TfL faces legal challenge over ‘punitive’ rise in Congestion Charge
Campaign groups FairFuelUK and the Alliance of British Drivers are seeking to legally challenge the Mayor of London and Transport for London over the temporary 31% hike in the London Congestion Charge.
While both the Congestion Charge and the Ultra Low Emission Zone were suspended on 23 March to help key workers, TfL announced two months ago it was reinstating them – and increasing the Congestion Charge by 31% as part of a bail-out.
The temporary increase kicked in on 22 June and saw the Congestion Charge rise from £11.50 to £15 and increase hours of operation to 7am-10pm seven days a week while the residents’ discount closes to new applicants on 1 August.
TfL said that the Congestion Charge temporary increases were vital to keep the city moving and latest data has stressed that even with the Congestion Charge back in place and many people still working from home, there are as many cars in the zone as there were before the lockdown began; likely the result of reduced use of public transport.
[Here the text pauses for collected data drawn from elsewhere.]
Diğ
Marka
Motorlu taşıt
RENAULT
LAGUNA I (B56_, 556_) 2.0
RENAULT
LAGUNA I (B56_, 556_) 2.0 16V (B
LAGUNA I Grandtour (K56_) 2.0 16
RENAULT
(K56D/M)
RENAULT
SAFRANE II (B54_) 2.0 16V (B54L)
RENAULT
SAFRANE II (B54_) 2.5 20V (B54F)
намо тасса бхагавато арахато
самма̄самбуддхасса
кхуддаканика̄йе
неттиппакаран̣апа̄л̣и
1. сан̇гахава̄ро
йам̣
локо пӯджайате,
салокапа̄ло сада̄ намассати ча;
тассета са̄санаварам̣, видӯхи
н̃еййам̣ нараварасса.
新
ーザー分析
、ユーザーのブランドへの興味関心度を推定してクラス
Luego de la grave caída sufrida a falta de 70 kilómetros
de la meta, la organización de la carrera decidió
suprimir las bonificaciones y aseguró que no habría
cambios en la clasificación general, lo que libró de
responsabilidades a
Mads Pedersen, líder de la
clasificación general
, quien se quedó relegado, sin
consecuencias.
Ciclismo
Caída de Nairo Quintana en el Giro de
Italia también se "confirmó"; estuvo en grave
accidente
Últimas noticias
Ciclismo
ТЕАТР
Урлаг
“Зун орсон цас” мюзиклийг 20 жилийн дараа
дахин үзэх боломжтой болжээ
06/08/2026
TfL says the Congestion Charge changes should equate to trips taken by car reducing by a third, with nitrogen oxide (NOx) emissions falling by up to 11% in these newly charged hours.
The Freight Transport Association has already slammed the temporary increase for its impact on logistics businesses and now lawyers on behalf of FairFuelUK and the Alliance of British Drivers have delivered a Pre-Action Protocol Letter to Greater London Authority and Sadiq Khan.
Howard Cox, founder of the FairFuelUK Campaign, said the changes were hitting motorists unnecessarily and even harder in the pocket.
“In this time of worry for all of us, why did the Mayor not consider, taxing river, air traffic, construction machinery or other sources of pollution? Surely these are more competent and fairer ways to raise the cash to fill his fiscal black hole.”
The letter also asks for evidence for choosing the figure 31% as the amount to increase the congestion charge and whether the funds will be used to pay off TfL’s debt or to reduce congestion and emissions.
It also calls for details of how long the temporary increase in the congestion charge will be and how industries in the capital will be hit.
Research carried out by both organisations has revealed huge support from drivers for the legal challenge but also significant opposition from cyclists. Carried out between 8-12 July, the poll received 25,769 responses and found that 80.9% of drivers supported the move but 91.3% of cyclists were against it. Details of who was polled have not been supplied.